Think of it as being similar to speaking to a Spanish person. Scrum is
speaking pure Spanish, and ScrumBut is speaking mostly Spanish and some
English as you can't quite master those more complicated parts. If they don't
fully understand you can't guarantee its the fault of the Spanish language,
but rather its more likely the few English words you've used instead of the
possibly mispronounced Spanish ones.

I'm certain there are some teams who have implemented pure Scrum and have not
found the suggested benefits, but so many of these posts slagging off Scrum
I've read are from people who have adapted Scrum, or haven't implemented it as
suggested in books/courses.

I'm certain many of these people will end up slagging off XP, Kanban and every
other framework/practice when they don't implement those fully either.

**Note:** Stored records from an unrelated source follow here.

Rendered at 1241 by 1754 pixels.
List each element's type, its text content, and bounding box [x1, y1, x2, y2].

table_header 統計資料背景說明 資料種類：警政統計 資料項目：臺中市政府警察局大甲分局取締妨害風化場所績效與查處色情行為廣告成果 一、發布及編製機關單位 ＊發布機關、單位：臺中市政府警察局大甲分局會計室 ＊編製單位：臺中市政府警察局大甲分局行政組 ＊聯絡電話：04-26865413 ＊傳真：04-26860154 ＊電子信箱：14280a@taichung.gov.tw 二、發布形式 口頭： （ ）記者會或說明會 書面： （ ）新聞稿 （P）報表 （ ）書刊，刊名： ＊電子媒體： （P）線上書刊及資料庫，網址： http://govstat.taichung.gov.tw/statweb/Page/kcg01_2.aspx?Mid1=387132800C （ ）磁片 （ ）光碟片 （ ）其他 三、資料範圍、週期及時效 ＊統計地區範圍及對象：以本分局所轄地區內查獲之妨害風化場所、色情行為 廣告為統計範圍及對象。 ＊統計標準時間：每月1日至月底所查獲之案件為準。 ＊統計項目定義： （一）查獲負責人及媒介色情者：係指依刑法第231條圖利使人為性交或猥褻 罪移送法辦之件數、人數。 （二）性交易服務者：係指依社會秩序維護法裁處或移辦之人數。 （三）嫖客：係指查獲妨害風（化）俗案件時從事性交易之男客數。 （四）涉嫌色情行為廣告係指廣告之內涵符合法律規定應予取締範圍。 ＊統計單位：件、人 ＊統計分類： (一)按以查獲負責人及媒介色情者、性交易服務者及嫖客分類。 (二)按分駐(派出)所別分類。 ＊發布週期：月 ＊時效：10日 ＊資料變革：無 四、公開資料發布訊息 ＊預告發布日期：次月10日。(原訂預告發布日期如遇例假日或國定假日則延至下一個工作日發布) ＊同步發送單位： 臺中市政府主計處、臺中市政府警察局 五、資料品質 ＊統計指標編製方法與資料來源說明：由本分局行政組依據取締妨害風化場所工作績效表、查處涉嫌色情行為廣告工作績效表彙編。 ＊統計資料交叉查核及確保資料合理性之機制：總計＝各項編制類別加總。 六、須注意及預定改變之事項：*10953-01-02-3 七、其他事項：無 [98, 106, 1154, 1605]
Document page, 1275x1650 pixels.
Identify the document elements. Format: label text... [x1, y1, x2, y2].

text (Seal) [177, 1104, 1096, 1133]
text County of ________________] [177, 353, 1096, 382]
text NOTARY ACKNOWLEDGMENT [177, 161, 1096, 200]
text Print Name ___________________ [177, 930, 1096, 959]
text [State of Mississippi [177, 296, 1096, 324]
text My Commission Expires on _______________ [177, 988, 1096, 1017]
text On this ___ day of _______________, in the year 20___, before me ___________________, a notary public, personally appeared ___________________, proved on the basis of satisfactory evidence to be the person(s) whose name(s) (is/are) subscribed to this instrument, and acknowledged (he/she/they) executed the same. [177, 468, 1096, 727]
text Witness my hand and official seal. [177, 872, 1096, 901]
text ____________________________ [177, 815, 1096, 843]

Before any quotes the Agile Manifesto at me, the individuals and interactions
part is suggesting that if doing something at a process level that isn't
adding any value then you stop doing it as you can achieve the same with less
process and more interaction, not stop doing it because you don't like doing
it even though its something you should do as it adds value.

------
catmanjan
You don't have to create something ship-able between each sprint, it just has
to be demo-able.

------
mcmillion
There's nothing more annoying than a blog that commandeers swipe navigation.